Research team led by the chair professor Sang-Cheol Park has identified the aging mechanisms of animals resulting from intestinal inflammation accumulation through the joint research with professor Hyun E. Choy's research team of Chonnam National University.
So far, numerous hypotheses explaining animal aging have been published and one of them is inflammation-induced aging which proposes that accumulation of inflammation is the cause of animal aging.

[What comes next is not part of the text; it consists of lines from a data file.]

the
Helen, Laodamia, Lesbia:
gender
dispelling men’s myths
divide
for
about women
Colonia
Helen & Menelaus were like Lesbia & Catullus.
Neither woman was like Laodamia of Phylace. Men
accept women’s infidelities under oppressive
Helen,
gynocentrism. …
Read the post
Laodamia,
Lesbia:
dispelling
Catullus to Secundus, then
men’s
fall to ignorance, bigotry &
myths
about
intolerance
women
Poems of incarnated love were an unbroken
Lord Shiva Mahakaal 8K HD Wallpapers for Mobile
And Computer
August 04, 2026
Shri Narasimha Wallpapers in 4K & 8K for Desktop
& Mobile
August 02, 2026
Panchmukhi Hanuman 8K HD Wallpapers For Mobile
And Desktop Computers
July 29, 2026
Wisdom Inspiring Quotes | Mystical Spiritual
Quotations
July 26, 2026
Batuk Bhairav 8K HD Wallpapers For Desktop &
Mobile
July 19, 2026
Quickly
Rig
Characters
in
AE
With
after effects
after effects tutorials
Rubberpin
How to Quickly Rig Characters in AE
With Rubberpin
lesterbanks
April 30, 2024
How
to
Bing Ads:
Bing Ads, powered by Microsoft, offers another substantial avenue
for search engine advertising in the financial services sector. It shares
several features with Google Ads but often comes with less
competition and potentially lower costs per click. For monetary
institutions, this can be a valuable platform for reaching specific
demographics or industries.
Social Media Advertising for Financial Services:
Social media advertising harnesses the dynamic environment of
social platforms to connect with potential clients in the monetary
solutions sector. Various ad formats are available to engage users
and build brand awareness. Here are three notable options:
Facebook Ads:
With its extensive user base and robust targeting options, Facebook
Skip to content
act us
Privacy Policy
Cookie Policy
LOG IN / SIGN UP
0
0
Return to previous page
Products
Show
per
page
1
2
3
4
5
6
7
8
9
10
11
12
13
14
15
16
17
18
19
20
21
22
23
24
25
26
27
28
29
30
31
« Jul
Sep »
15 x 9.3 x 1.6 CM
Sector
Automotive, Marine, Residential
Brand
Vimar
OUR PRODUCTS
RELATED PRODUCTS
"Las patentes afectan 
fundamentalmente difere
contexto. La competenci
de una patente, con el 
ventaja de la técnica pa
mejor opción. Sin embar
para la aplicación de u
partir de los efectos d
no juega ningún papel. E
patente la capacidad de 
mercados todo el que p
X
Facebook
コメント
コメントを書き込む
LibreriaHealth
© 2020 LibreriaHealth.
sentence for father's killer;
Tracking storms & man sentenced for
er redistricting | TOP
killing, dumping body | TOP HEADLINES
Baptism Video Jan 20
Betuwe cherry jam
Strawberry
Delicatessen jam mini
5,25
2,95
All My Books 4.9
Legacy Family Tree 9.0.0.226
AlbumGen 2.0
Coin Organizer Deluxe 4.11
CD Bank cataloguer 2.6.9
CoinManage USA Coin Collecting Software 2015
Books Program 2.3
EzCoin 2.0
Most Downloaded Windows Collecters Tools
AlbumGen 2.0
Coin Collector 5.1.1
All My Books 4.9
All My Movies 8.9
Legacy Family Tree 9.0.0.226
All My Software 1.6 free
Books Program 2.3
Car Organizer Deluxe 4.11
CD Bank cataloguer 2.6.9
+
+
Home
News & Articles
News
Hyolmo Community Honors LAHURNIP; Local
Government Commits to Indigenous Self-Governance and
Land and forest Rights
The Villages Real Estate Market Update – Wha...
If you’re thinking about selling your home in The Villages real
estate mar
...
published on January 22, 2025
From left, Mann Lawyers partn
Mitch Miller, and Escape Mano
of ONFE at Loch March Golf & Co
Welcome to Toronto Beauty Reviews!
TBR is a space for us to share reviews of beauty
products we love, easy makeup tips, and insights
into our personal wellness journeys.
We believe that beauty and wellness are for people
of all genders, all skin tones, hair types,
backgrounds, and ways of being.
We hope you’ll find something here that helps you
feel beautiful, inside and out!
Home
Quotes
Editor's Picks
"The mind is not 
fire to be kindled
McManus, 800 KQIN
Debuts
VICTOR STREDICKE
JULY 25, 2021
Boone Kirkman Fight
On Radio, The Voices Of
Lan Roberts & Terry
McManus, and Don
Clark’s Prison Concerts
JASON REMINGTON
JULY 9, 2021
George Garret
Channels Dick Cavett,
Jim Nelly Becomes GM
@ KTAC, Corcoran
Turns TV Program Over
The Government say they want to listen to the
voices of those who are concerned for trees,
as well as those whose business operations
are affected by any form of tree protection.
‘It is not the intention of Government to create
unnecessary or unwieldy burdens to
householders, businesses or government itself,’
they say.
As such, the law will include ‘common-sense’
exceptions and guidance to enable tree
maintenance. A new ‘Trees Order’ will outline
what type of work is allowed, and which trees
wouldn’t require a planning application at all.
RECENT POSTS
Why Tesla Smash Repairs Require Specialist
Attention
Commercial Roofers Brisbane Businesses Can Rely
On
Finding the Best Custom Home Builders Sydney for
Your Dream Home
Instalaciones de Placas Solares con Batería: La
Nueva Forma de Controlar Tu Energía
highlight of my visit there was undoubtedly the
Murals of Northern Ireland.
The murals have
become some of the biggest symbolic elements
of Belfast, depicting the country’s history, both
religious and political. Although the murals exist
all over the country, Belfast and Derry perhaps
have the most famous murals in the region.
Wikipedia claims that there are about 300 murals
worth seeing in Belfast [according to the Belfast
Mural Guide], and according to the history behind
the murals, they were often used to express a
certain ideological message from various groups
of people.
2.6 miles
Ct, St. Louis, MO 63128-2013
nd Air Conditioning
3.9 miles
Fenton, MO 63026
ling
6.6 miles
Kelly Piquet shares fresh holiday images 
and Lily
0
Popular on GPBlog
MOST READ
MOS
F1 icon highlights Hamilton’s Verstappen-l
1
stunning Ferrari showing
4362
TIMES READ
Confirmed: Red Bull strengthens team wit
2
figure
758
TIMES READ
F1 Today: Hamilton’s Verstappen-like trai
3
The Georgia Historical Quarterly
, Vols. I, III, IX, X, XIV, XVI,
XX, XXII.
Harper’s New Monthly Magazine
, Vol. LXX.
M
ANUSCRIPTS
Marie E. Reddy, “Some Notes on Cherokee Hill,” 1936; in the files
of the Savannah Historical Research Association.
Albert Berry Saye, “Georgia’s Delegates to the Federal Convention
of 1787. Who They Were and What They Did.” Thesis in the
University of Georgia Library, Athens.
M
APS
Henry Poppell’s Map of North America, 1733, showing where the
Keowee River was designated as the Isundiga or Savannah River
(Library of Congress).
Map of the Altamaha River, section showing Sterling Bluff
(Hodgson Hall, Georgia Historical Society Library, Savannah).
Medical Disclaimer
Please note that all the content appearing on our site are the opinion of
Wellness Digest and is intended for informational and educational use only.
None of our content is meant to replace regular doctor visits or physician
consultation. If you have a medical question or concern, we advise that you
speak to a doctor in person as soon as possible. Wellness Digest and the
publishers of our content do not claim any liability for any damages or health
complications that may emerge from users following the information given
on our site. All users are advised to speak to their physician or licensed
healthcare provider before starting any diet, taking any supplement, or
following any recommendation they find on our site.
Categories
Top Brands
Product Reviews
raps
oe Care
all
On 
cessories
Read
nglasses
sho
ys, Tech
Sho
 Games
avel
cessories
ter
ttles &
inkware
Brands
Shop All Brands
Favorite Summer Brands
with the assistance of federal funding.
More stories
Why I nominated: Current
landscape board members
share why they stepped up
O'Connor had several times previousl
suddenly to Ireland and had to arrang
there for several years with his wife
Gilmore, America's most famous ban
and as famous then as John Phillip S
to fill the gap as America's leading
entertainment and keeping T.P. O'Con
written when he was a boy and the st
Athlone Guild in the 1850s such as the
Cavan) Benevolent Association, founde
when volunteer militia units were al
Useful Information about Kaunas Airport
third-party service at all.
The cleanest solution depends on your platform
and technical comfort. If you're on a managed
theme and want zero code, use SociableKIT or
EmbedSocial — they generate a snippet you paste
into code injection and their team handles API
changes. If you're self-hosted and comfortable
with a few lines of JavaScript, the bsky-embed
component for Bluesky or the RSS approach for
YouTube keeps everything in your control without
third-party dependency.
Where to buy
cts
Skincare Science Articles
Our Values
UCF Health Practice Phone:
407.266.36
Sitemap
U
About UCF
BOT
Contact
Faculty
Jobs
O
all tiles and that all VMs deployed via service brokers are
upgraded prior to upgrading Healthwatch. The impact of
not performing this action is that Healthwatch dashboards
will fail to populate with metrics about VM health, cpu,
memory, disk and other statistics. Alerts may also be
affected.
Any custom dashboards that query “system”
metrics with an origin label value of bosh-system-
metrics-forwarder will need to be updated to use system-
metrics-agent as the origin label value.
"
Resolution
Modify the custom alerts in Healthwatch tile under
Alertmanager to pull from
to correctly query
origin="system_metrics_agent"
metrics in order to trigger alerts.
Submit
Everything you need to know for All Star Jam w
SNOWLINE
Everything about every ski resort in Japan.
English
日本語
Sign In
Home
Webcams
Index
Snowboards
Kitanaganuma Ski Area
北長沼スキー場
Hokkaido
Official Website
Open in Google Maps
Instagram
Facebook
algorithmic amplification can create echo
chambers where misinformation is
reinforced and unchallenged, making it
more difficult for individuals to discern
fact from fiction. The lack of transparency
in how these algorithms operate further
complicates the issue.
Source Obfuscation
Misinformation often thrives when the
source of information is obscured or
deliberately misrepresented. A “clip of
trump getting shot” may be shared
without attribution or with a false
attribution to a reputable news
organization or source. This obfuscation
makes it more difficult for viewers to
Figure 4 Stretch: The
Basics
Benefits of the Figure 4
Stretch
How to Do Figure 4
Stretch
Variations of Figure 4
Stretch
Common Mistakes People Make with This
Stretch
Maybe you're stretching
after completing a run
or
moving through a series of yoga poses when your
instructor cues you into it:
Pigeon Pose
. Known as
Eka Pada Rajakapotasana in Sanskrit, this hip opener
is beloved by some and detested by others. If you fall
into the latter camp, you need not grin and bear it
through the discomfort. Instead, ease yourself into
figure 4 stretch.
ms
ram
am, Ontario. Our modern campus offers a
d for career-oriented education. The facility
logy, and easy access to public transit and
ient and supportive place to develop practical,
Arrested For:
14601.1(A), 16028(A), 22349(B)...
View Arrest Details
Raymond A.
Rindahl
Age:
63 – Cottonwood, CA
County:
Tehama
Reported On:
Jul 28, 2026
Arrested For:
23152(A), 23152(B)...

While inflammation-induced aging theory has been one of many hypotheses explaining the aging of animals, its substance has not been clearly proven.
Chair-Professor Sang-Cheol Park's research team has discovered that the pericytes surrounding the endothelial cells in the intestinal tissues decrease as an animal's biological age increases and thus the blood vessel function deteriorated, including the progress of vascular leakage.
Through the experiment, this study has shown that this phenomenon is due to the increase of gut-resident inflammatory cells (macrophages) and the increase of TNF-α, cytokine secreted by these cells, as well as the entailed changes in the surrounding environment of blood vessel.
The team has not only experimentally proved the hypothesis of inflammation-induced aging, but also identified that it could be an important clue to slow the aging process through inflammation control and vascular leakage inhibition in the mice experiment.
DGIST's Chair-Professor Sang-Cheol Park said, "This study is significant as we have newly identified the mechanisms of aging associated with inflammation increase and opened possibilities of applied researches on aging delay through inflammation control as well as anti-aging. We will conduct follow-up studies to find ways to extend human health life by controlling inflammatory cells and vascular leakage to delay aging."
This study will open a new chapter in anti-aging, a long standing challenge for mankind. It is expected that the follow-up studies on intestinal inflammation control will make a great contribution to the development of various technologies that can practically delay aging. For these purposes, it is required to explore a variety of candidate substances that are able to control gut-resident inflammation and conduct clinical researches on them.